For Conte, the minimal effort—and cost—amounts to about $3 per meal. That lets him funnel more money into City Grows, the company he’s building to help local governments move their permitting processes online.

“It really started gaining a lot of popularity among engineers in the tech scene,” said David Renteln, Soylent’s cofounder and chief marketing officer. “I think it’s because these people understand that a lot of problems are reducible. You can break things down into discrete parts.”

And because it’s also a start-up—in January, Soylent raised $20 million in new funding, led by Silicon Valley venture capital heavyweight Andreessen Horowitz—Soylent speaks to Conte in a way that, say, a Weight Watchers meal replacement shake does not.

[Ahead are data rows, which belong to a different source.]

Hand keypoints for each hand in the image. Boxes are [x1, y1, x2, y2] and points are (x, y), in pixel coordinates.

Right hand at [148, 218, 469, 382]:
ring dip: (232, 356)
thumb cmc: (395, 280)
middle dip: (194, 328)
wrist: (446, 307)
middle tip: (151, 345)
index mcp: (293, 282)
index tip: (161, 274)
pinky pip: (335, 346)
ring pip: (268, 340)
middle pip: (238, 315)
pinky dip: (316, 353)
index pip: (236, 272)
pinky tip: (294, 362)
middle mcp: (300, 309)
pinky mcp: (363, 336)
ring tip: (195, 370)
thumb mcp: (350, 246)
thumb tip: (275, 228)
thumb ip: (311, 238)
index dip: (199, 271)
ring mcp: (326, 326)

“I identify with these guys because I hated eating lunch when I was at my start-up, like them,” he said. “Just based on that, I will totally buy their product. They understand my situation.”

While people who work in tech remain a “core driver” of Soylent, according to Renteln, the drink is spreading across the country, with subscribers popping up outside of urban centers. In the next two years, the company plans to break into Asia and other parts of the developing world that are dealing with food insecurity.

“We want to scale our company so we can sell at a price that’s affordable,” Renteln said.

There are problems the heavily funded food replacement can’t solve. As he sipped the last of his almond milk mocha, Conte talked about a recurring dinner party dilemma. “I don’t cook, I don’t want to know how to cook, which makes potluck super challenging,” he said. “Like, what do I bring to a potluck?”

A bunch of Soylent?

He laughed: “I should try that sometime.”